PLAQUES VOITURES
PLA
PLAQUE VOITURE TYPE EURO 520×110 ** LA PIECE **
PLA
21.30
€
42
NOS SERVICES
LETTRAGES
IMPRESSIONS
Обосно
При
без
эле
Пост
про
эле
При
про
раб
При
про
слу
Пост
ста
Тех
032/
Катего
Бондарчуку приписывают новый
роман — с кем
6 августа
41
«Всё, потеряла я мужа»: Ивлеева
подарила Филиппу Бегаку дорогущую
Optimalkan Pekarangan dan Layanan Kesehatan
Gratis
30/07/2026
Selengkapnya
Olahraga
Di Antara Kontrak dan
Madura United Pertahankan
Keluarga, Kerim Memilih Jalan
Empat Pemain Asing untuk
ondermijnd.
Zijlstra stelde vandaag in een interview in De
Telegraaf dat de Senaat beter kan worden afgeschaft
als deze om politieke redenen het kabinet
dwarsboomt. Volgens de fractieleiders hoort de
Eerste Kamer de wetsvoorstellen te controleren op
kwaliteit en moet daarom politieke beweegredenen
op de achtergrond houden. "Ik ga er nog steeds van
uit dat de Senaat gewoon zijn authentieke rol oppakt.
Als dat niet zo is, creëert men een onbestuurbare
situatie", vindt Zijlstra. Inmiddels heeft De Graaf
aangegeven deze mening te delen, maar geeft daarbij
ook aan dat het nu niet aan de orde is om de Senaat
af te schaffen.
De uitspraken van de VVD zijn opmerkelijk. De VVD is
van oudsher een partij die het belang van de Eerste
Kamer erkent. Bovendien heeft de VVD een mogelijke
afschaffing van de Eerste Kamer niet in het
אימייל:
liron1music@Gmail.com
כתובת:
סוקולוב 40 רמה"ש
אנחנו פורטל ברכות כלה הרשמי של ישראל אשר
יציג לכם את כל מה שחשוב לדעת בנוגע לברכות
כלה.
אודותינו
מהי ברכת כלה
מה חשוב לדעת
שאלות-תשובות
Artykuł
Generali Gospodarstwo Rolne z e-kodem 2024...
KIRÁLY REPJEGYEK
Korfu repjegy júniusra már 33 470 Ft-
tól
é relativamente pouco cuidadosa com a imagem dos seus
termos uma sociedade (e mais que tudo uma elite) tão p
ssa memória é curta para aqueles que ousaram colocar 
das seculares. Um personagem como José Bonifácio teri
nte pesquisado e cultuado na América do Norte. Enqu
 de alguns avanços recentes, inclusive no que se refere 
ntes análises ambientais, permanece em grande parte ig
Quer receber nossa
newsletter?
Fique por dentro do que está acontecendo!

Work instructions: The expected result is an exact transcription of the lines from the one containing "liron1music@Gmail.com" through the end of the records above; please include both ends.

Result below:
liron1music@Gmail.com
כתובת:
סוקולוב 40 רמה"ש
אנחנו פורטל ברכות כלה הרשמי של ישראל אשר
יציג לכם את כל מה שחשוב לדעת בנוגע לברכות
כלה.
אודותינו
מהי ברכת כלה
מה חשוב לדעת
שאלות-תשובות
Artykuł
Generali Gospodarstwo Rolne z e-kodem 2024...
KIRÁLY REPJEGYEK
Korfu repjegy júniusra már 33 470 Ft-
tól
é relativamente pouco cuidadosa com a imagem dos seus
termos uma sociedade (e mais que tudo uma elite) tão p
ssa memória é curta para aqueles que ousaram colocar 
das seculares. Um personagem como José Bonifácio teri
nte pesquisado e cultuado na América do Norte. Enqu
 de alguns avanços recentes, inclusive no que se refere 
ntes análises ambientais, permanece em grande parte ig
Quer receber nossa
newsletter?
Fique por dentro do que está acontecendo!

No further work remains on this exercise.